2orb-UJ (QS)

This is the two-orbital Anderson impurity model with conserved total charge (Q) and total spin (S) quantum numbers.

Hamiltonian

\[H_\mathrm{imp} = \sum_{i} \epsilon_i n_i + \sum_i U_i n_{i,\uparrow} n_{i,\downarrow} + U_{12} n_1 n_2 + J_{12} \mathbf{S}_1 \cdot \mathbf{S}_2\]

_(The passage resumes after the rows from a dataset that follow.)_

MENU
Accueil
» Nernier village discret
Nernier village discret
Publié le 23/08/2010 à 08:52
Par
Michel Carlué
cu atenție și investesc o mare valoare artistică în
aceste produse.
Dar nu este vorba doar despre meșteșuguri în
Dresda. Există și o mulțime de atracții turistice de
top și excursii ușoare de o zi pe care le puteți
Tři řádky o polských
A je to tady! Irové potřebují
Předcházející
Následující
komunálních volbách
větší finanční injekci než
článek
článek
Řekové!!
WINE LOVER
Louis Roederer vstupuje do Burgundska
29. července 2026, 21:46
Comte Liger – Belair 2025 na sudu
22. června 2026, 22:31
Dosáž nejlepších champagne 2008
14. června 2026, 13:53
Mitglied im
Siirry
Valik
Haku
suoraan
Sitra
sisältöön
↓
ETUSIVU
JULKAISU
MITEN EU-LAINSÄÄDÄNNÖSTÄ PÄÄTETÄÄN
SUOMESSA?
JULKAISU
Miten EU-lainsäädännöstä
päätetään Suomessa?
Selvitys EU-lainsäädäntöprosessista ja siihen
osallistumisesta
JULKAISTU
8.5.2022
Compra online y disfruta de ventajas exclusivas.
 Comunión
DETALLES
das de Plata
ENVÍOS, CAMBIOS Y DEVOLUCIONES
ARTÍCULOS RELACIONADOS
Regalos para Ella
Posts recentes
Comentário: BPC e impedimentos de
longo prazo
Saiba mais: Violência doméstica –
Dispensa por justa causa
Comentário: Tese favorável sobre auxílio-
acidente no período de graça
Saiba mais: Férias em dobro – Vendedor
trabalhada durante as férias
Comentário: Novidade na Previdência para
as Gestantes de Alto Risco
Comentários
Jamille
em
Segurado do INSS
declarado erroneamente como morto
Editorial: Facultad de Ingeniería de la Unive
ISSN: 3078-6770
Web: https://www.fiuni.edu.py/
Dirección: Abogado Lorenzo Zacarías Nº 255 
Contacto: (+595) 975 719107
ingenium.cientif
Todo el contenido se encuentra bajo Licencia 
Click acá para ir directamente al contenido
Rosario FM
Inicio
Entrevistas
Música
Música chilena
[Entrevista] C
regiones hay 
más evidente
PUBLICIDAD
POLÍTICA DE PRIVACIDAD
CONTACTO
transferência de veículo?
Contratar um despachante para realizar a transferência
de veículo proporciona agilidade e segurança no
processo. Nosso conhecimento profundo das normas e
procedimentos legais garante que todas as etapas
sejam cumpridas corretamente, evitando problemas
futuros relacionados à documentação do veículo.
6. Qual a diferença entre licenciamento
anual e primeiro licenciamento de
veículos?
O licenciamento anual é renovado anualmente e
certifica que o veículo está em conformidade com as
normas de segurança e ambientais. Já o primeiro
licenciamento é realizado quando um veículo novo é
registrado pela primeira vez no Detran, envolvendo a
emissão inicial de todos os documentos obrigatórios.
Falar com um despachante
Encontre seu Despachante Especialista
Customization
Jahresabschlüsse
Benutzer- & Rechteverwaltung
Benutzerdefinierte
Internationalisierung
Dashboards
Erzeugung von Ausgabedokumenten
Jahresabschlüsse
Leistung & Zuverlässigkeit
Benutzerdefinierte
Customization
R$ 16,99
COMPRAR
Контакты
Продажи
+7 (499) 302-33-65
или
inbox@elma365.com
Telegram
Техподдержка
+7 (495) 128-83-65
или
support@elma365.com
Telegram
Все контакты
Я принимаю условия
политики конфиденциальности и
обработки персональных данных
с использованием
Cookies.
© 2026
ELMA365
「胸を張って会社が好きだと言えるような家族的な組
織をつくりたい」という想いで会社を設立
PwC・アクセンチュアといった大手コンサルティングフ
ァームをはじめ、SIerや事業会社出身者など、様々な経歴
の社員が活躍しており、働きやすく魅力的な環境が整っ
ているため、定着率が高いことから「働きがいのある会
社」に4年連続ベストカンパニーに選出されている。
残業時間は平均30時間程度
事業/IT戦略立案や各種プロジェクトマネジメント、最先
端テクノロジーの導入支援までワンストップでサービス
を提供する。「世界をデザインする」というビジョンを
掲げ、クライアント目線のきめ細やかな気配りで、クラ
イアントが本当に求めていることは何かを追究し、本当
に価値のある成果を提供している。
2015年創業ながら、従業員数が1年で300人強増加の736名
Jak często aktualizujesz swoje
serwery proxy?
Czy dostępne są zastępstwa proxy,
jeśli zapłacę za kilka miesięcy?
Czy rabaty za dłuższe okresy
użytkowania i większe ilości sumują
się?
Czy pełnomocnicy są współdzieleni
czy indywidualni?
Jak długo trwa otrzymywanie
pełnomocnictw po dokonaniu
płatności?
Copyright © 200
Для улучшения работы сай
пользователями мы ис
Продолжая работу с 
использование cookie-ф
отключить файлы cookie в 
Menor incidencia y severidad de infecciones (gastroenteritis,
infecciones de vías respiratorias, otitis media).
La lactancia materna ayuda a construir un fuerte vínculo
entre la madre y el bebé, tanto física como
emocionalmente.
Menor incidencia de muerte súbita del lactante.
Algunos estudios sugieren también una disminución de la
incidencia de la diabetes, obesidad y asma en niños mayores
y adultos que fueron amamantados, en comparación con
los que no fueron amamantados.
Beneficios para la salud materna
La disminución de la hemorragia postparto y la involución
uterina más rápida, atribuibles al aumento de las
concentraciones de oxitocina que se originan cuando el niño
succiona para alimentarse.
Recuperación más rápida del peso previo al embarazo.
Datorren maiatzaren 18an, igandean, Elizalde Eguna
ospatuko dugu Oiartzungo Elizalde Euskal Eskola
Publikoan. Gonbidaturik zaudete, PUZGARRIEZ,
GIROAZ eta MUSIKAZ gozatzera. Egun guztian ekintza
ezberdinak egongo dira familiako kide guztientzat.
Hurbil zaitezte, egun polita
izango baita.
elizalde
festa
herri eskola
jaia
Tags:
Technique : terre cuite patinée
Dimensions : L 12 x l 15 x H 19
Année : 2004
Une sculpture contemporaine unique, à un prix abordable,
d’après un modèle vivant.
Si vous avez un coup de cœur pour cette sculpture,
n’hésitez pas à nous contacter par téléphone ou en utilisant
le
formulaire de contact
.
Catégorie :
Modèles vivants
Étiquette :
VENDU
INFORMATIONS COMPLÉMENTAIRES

where \(\mathbf{S}_i\) are the spin operators:

\[\mathbf{S}_i = \frac{1}{2} d_{i\alpha}^\dagger \boldsymbol{\sigma}_{\alpha\beta} d_{i\beta}\]

Parameters

• \(\epsilon_i\), eps1 and eps2, energy levels

• \(U_i\), U1 and U2, electron-electron interaction

• \(U_{12}\), U12, inter-level charge repulsion

• \(J_{12}\), J12, inter-level exchange (Hund’s) coupling

Expectation values

• \(\langle n_1 \rangle\), n_d1, orbital 1 impurity occupancy

• \(\langle n_1^2 \rangle\), n_d1^2, orbital 1 impurity occupancy squared

• \(\langle n_2 \rangle\), n_d2, orbital 2 impurity occupancy

• \(\langle n_2^2 \rangle\), n_d2^2, orbital 2 impurity occupancy squared

• \(\langle n_1 n_2 \rangle\), n_d1n_d2, charge correlation

• \(\langle \mathbf{S}_1 \cdot \mathbf{S}_2 \rangle\), S_d1S_d2, spin correlation

Structure of Green’s functions

Single block imp, 2x2 matrix-valued

Dynamic susceptibilities

Dynamic spin and charge susceptibilities are calculated.